Lay out the steaks and coat them on both sides with oil. Season
liberally with the kosher salt, black pepper, onion powder, and garlic powder. Reserve.
For the quick pickled peppers, slice both the jalapeno and sweet
red peppers into thin coins (the thinner the better). Place all the peppers
into a large shallow bowl.
Into a small saucepan add all of the ingredients for the pickle
brine and bring to a simmer. Pour the hot brine over the peppers and let them
soak while you make the queso.
For the queso, Heat the butter in a large saucepan over
low-medium heat. Add the onion and jalapeno, cook 3-4 minutes. Add the tomato
and garlic and cook an additional 3-4 minutes. Pour in the half and half,
Dice the white American cheese into squares (or if you have slices
just cut it into squares) and gently melt it into the hot half and half and
vegetable mixture. Stir well until it looks like queso! You can thin with water
or additional half and half if needed. Reduce the heat to very low and stir
occasionally to keep the bottom from burning.

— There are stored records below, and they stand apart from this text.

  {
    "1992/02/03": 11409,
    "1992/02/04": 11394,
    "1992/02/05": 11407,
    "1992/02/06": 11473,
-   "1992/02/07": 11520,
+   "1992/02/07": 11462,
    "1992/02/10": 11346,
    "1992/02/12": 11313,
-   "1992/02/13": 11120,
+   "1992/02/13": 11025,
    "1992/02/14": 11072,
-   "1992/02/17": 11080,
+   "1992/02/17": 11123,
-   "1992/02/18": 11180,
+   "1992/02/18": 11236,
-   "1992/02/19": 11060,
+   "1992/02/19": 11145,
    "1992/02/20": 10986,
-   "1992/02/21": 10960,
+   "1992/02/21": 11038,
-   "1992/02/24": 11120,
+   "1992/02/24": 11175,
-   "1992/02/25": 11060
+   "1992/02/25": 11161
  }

Start the charcoal in your grill and when you’re ready place the
steaks onto the grill. Cook to desired doneness. For our steaks we grilled
about 4 min on each side. Remove to a large platter and let the steaks rest 10
min before serving.
To serve, place a steak on each plate. Top with a ladle of queso
blanco, top with cheese, then top with pickled peppers. The cheese will melt on
top of the hot queso and create and wonderful topping for your steak. Enjoy!